Philosophy prides itself to be concerned with arguments: finding valid (and preferably sound) arguments, and exposing and rejecting fallacious ones. Ideally a philosopher will form opinions on the basis of good arguments only.

Few are naive enough, of course, to believe that the most successful persuasion happens by rational arguments alone. But maybe we can expect philosophers to be more aware of fallacies and less prone to buying into mere rhetoric? Political debate and advertising could make for two interesting test cases here. Takers?

A moralist on cynicism and climate change

December 14, 2007

Is uncertainty really the biggest problem in our dealing (or rather: not dealing) with climate change? Klaus Michael Meyer-Abich (physicist and philosopher) doesn’t think so.

In an incredibly frank interview (in German, sorry) he suggests that what really hinders the industrialized nations from taking action is not uncertainty, but objective costs an interests. The objective costs for developed nations for reducing their CO2 now are much higher than the costs they will have to face in dealing with  the effects of climate change in their own countries. Less developed countries in the South, on the other hand, are not as responsible for CO2 emissions (he does not mean India and China, obviously), but they will be affected in worse ways, and have fewer means to deal with the results.

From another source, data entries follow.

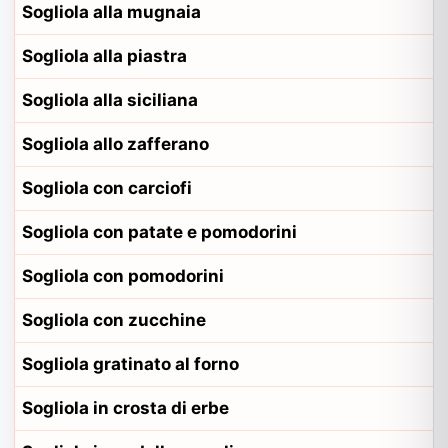
Sogliola alla mugnaia
Sogliola alla piastra
Sogliola alla siciliana
Sogliola allo zafferano
Sogliola con carciofi
Sogliola con patate e pomodorini
Sogliola con pomodorini
Sogliola con zucchine
Sogliola gratinato al forno
Sogliola in crosta di erbe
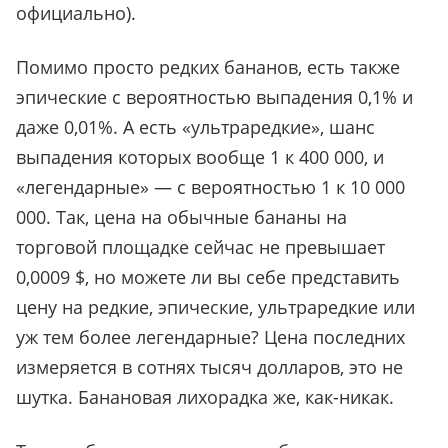
официально).
Помимо просто редких бананов, есть также
эпические с вероятностью выпадения 0,1% и
даже 0,01%. А есть
«
ультраредкие
»
, шанс
выпадения которых вообще 1 к 400 000, и
«
легендарные
»
— с вероятностью 1 к 10 000
000. Так, цена на обычные бананы на
торговой площадке сейчас не превышает
0,0009 $, но можете ли вы себе представить
цену на редкие, эпические, ультраредкие или
уж тем более легендарные? Цена последних
измеряется в сотнях тысяч долларов, это не
шутка. Банановая лихорадка же, как-никак.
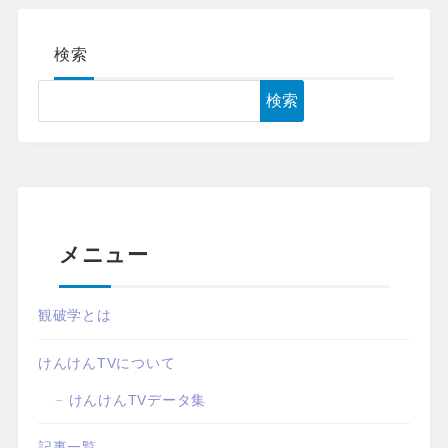
検索
検索
メニュー
観破学とは
けんけんTVについて
けんけんTVデータ集
記事一覧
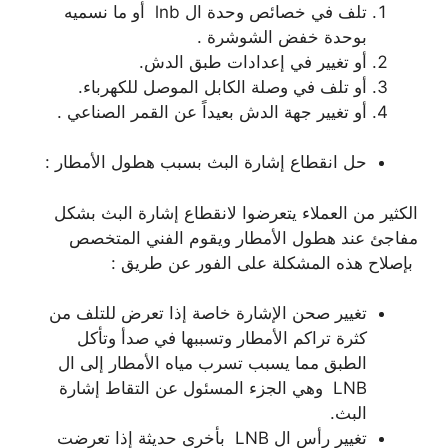
تلف في خصائص وحدة ال lnb أو ما نسميه
بوحدة خفض الشوشرة .
أو تغيير في إعدادات طبق الدش.
أو تلف في وصلة الكابل الموصل للكهرباء.
أو تغيير جهة الدش بعيداً عن القمر الصناعي .
حل انقطاع إشارة البث بسبب هطول الأمطار :
الكثير من العملاء يتعرضوا لانقطاع إشارة البث بشكل
مفاجئ عند هطول الأمطار ويقوم الفني المتخصص
بإصلاح هذه المشكلة على الفور عن طريق :
تغيير صحن الإشارة خاصة إذا تعرض للتلف من
كثرة تراكم الأمطار وتسببها في صدأ وتأكل
الطبق مما يسبب تسرب مياه الأمطار إلى ال
LNB وهي الجزء المسئول عن التقاط إشارة
البث.
تغيير رأس ال LNB بأخرى حديثة إذا تعرضت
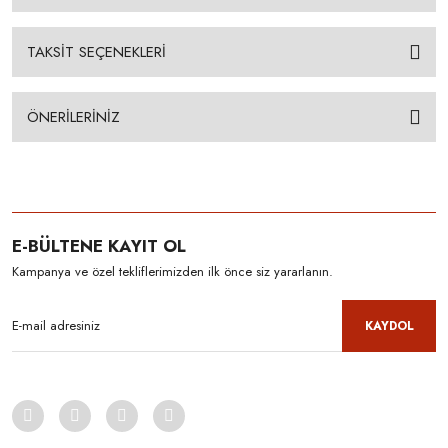
TAKSİT SEÇENEKLERİ
ÖNERİLERİNİZ
E-BÜLTENE KAYIT OL
Kampanya ve özel tekliflerimizden ilk önce siz yararlanın.
KAYDOL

Here are some excerpts from the interview:

journalist: “But even in the industrialized nations we have an interest in stability in the Third World, because we need resources and because hunger and war could be threatening to our own well-being as well.”

K.M. M-A: “Well, that’s what they say, but is actually true? Sure, we have an interest in world peace. But de facto we’d rather build walls than deal with the causes of strife. […]”

journalist: “But you aren’t without hope all-together. After all, you don’t think we are openly cynical.”

K.M. M-A: “You see, there is an unconscious cynicism: we aren’t doing anything, but quietly hope that things will somehow be o.k.. Then of course there is also a conscious cynicism: sure, we caused CC, but then, we also benefit from it. Let the south deal with the problems on their own. Now I don’t think that most of us are really capable of being that cold-blooded, […], but we need an open debate about these issues if we want to stop fooling ourselves. […]”

Congratulations to Venezuela!

December 3, 2007

Last night you voted in favor of democracy. It was a close vote, but you won! Keep it up!

This makes for especially good news compared with the ‘elections’ in Russia…Europeans, it’s true, winter is around the corner, but you cannot continue to put energy needs over and above the Russian people!

Measuring the world

November 27, 2007

Today the latest Human Development Index has been released. It is in many ways our best bet at estimating how well countries do in terms of average quality of life. There are many things this index doesn’t measure – income equality or human rights, for example. Not because anybody denies that these matter when it comes to quality of life, but because they are difficult to measure. It is already pretty complicated to make the data from different countries commensurate, as the authors themselves point out.

What is the point of such a report? It seems unlikely that many of us are going to move to Iceland to improve our quality of life. And it would seem unlikely that this  would in fact improve our quality of life. So the Index is not actually going to help us to make immediate practical decisions.

This even remains true on the national level. Even if, as a nation, we decide that we want to improve our standing on the Index, simply copying what other countries have done typically won’t do. Initial conditions are too different, economic and educational networks too fragile and complex to perform ad hoc changes.

But the Index does give you a measure of what’s possible. If countries have similar economic conditions to your own, the populations a similar level of education, yet one of them is doing significantly better than the other, this should give you reason to pause and rethink whether you are really making the most of your potential.